T tmp = Items[Items.Count - 1];
Items.RemoveAt(Items.Count - 1);
if (Items.Count > 0)
{
int i = 0;
while (i < Items.Count / 2)
{
int j = (2 * i) + 1;
if ((j < Items.Count - 1) && (Comparer.Compare(Items[j], Items[j + 1]) > 0))
{
++j;
}
if (Comparer.Compare(Items[j], tmp) >= 0)
{
break;
}
Items[i] = Items[j];
i = j;
}
Items[i] = tmp;
}
return rslt;
}
IEnumerator<T> IEnumerable<T>.GetEnumerator()
{
foreach (var i in Items)
{
yield return i;
}
}
public IEnumerator GetEnumerator()
{
return GetEnumerator();
}
}
Final thoughts
Minimal as it is, this binary heap implementation is quite useful for a number of different things. It can serve as the intermediate data structure for a large file sort, and you can also use it to implement a priority queue. You can also use a heap to select, in linear time, the top N elements in an unordered list. Also, many graph algorithms rely on heaps to provide better performance.
This implementation could benefit from a few improvements. As written, the is no way to remove an arbitrary item from the heap. If the item isn't the root, you can't access it. It would be useful to have a Remove(T item) function that will find and remove an item, while maintaining the heap property. Also, it would be useful to implement a ChangeKey method that allows you to change an item's key and re-order the heap appropriately. It might also be useful to have a Merge method that combines two heaps into one. Merge could be implemented as an extension method.

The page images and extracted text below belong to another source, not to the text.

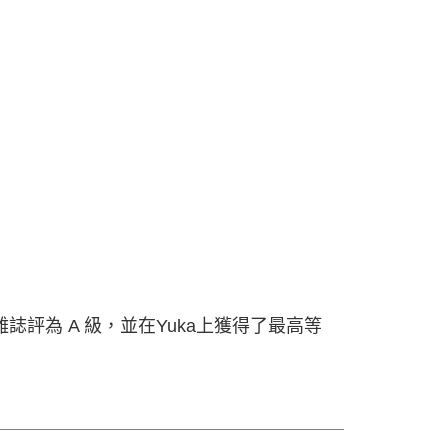
雜誌評為 A 級，並在Yuka上獲得了最高等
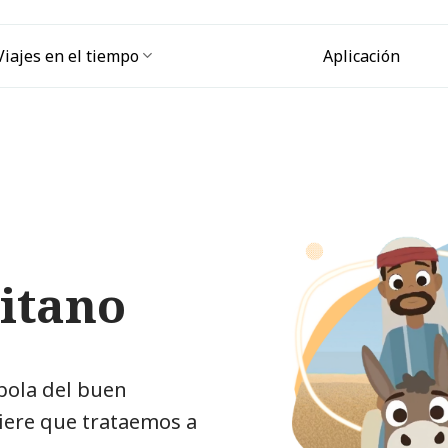
Viajes en el tiempo
Aplicación
itano
bola del buen
iere que trataemos a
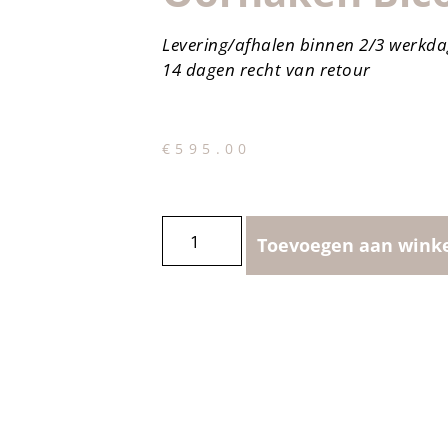
Levering/afhalen binnen 2/3 werkd
14 dagen recht van retour
€
595.00
Toevoegen aan wink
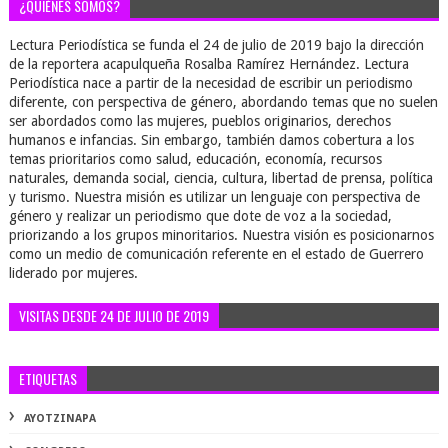
¿QUIÉNES SOMOS?
Lectura Periodística se funda el 24 de julio de 2019 bajo la dirección
de la reportera acapulqueña Rosalba Ramírez Hernández. Lectura
Periodística nace a partir de la necesidad de escribir un periodismo
diferente, con perspectiva de género, abordando temas que no suelen
ser abordados como las mujeres, pueblos originarios, derechos
humanos e infancias. Sin embargo, también damos cobertura a los
temas prioritarios como salud, educación, economía, recursos
naturales, demanda social, ciencia, cultura, libertad de prensa, política
y turismo. Nuestra misión es utilizar un lenguaje con perspectiva de
género y realizar un periodismo que dote de voz a la sociedad,
priorizando a los grupos minoritarios. Nuestra visión es posicionarnos
como un medio de comunicación referente en el estado de Guerrero
liderado por mujeres.
VISITAS DESDE 24 DE JULIO DE 2019
ETIQUETAS
AYOTZINAPA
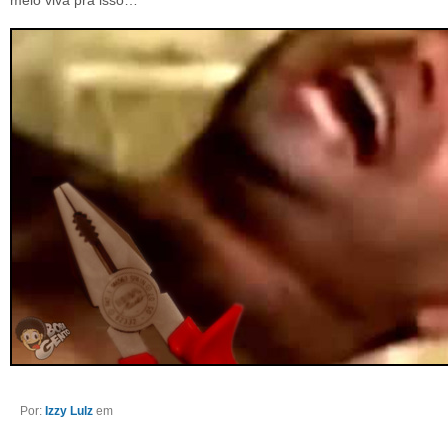
meio viva pra isso…
Por:
Izzy Lulz
em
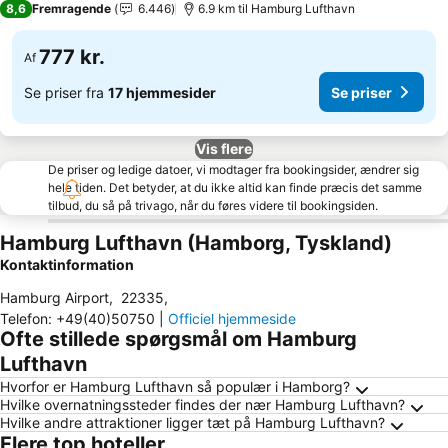
8,6
Fremragende
6.446
6.9 km til Hamburg Lufthavn
777 kr.
Af
Se priser fra
17 hjemmesider
Se priser
Vis flere
De priser og ledige datoer, vi modtager fra bookingsider, ændrer sig
hele tiden. Det betyder, at du ikke altid kan finde præcis det samme
tilbud, du så på trivago, når du føres videre til bookingsiden.
Hamburg Lufthavn (Hamborg, Tyskland)
Kontaktinformation
Hamburg Airport
,
22335
,
Telefon
:
+49(40)50750
|
Officiel hjemmeside
Ofte stillede spørgsmål om Hamburg
Lufthavn
Hvorfor er Hamburg Lufthavn så populær i Hamborg?
Hvilke overnatningssteder findes der nær Hamburg Lufthavn?
Hvilke andre attraktioner ligger tæt på Hamburg Lufthavn?
Flere top hoteller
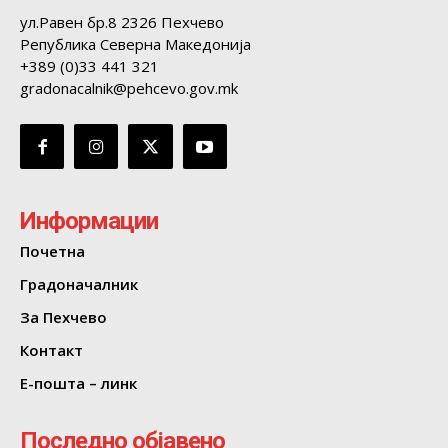
ул.Равен бр.8 2326 Пехчево
Република Северна Македонија
+389 (0)33 441 321
gradonacalnik@pehcevo.gov.mk
Информации
Почетна
Градоначалник
За Пехчево
Контакт
Е-пошта – линк
Последно објавено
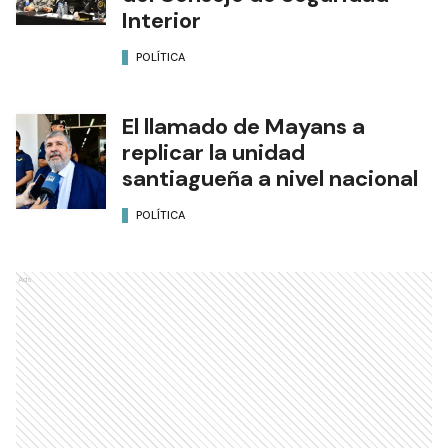
Interior
POLÍTICA
El llamado de Mayans a
replicar la unidad
santiagueña a nivel nacional
POLÍTICA
Ads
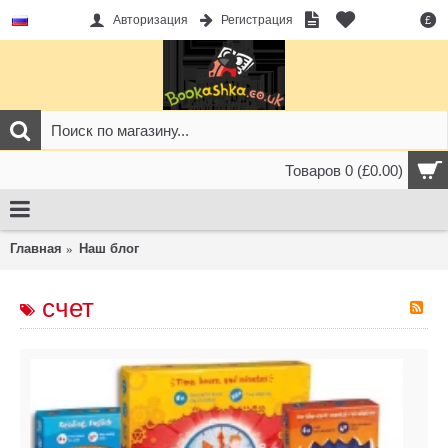
Авторизация
Регистрация
£
Товаров 0 (£0.00)
Главная
Наш блог
счет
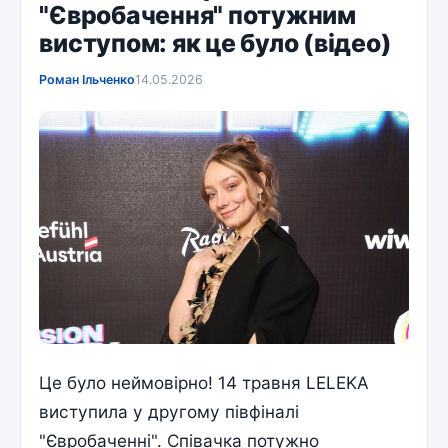
"Євробачення" потужним
виступом: як це було (відео)
Роман Ільченко
14.05.2026
Це було неймовірно! 14 травня LELEKA
виступила у другому півфіналі
"Євробаченні". Співачка потужно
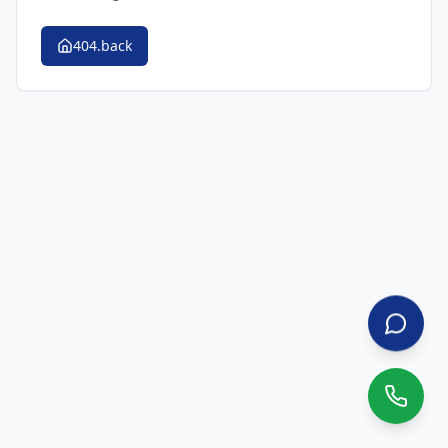
404.back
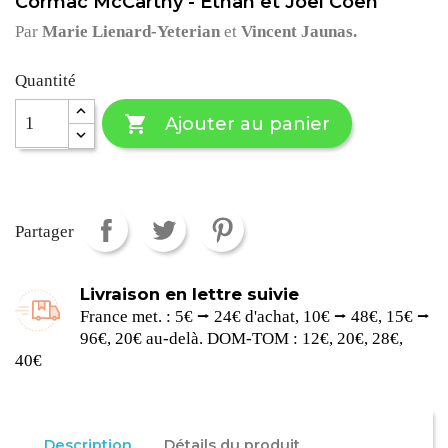
Cormac McCarthy - Ethan et Joel Coen
Par
Marie
Lienard-Yeterian
et
Vincent
Jaunas.
Quantité

Ajouter au panier
Partager
Livraison en lettre suivie
France met. : 5€ ⭢ 24€ d'achat, 10€ ⭢ 48€, 15€ ⭢
96€, 20€ au-delà. DOM-TOM : 12€, 20€, 28€,
40€
Description
Détails du produit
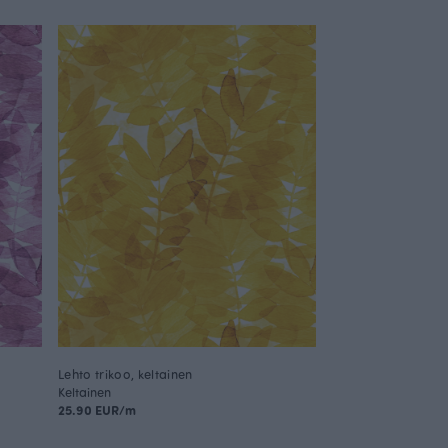
Lehto trikoo, keltainen
Keltainen
25.90 EUR/m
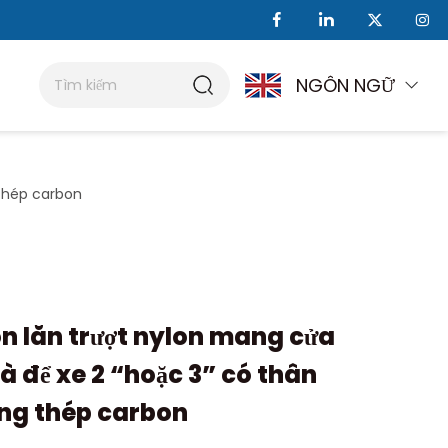
NGÔN NGỮ
 thép carbon
n lăn trượt nylon mang cửa
à để xe 2 “hoặc 3” có thân
ng thép carbon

The implementation above is a classic min-heap. There is also something called a min-max heap, which isn't actually a heap in that the tree doesn't meet the requirements of the heap property, but it acts like a binary heap that gives you very fast access to the lowest and highest items, and provides performance that is very close to that of min-heap.
Finally, there are many different ways to implement a heap. A binary heap is convenient because it provides reasonably good performance overall while being small and easy to implement. Other implementations have their strengths and weaknesses: faster for some operations and slower for others, and are variously more difficult to implement. If your application is highly dependent on the performance of a particular heap operation, you might be interested in investigating one of the many heap variants.